Por Claudia López Swinyard
crónica, día 2
Los últimos cuatro días fueron todos domingos. Hoy, miércoles, amaneció lunes: no hay sol, una lluvia leve a la hora pico (alrededor de las 7 y cuarto, según mi gato) y algunos sonidos arriesgados de movimiento. La cuarentena es en sí misma una estafa: no se trata de cuarenta días ni de 10 ni de otra semana más luego de las cadenas nacionales o los mapas del virus. De manera que han mutado las claves situacionales básicas: derrocado el rey Cronos, el lenguaje se come a los hijos. Las repeticiones son hiperbólicas y continuas. Ser domingo es la vocación del tiempo y Saturno se lleva ancianos como comadrejas desorientadas ¿quiénes cuidaran de sí pasados ya los 60 años? Se nos protege con distanciamiento y de Egipto y su prosapia mortuoria sólo se conserva algún que otro tatuaje que desborda los crematorios. Somos de la generación de de lxs hijxs de las Madres, aquí en el cono sur descongelándose en poliedros que desembocarán en el mar del norte hundiendo a Londres. Somos las que no morimos en Malvinas. Un reverso conveniente del patriarcado es el ejército concebido para que sólo mueran atenienses. Ariadna está fuera de cuadro y Teseo tiene la obligación de ser la mano armada. Como quedar al margen del tiro de gracia que no sé qué gracia tiene.

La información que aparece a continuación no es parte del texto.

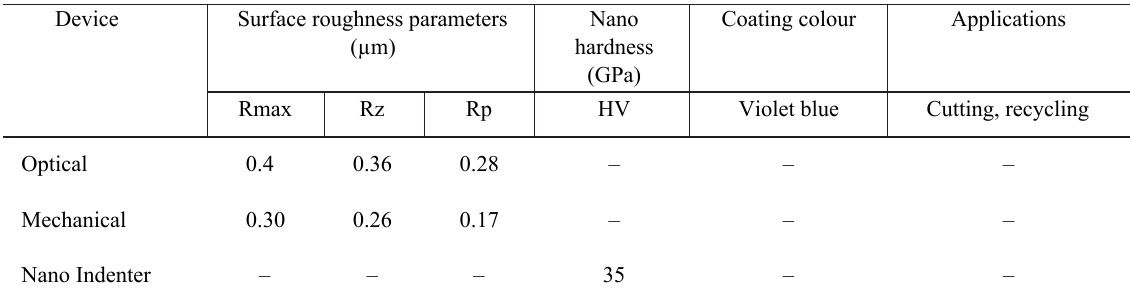
Table 2. Average surface roughness and microhardness of TiAlN coated steel balls for tribological performance Device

El lenguaje se come a las hijas y ya una confabulación de amazonas me increpa en el lóbulo frontal derecho. Ayer nomás suena en el cráneo y una melancolía sin colores me obliga a recalcular mi vida cotidiana. Aviso que el gato es imaginario y que me gusta acariciarlo tomando café con leche en el borde suicida de mi balcón. Ayer nomás desayunaba siempre en bares aledaños, aquí o en Madrid o en Bristol sin pandemia. Aunque quién sabe.